"fx_px: 2596" appears in one line of the records below. Output that line and each one after it, exactly, through the last line.

———

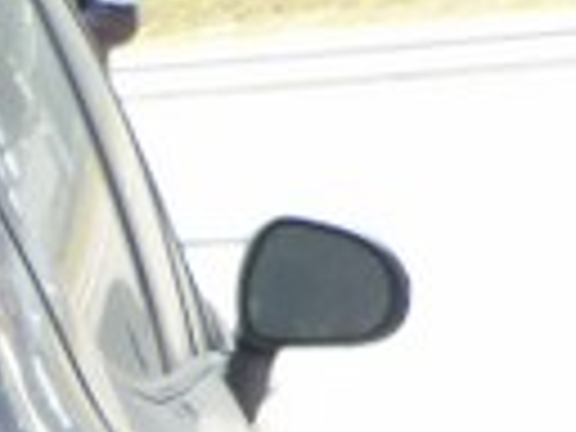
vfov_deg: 8.6
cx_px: -936
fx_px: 2596
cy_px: 1089
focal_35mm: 156
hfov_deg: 10.4
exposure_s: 1/100
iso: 80
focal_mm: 4.5
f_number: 2.8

———

## EXERCISE OUTPUT
fx_px: 2596
cy_px: 1089
focal_35mm: 156
hfov_deg: 10.4
exposure_s: 1/100
iso: 80
focal_mm: 4.5
f_number: 2.8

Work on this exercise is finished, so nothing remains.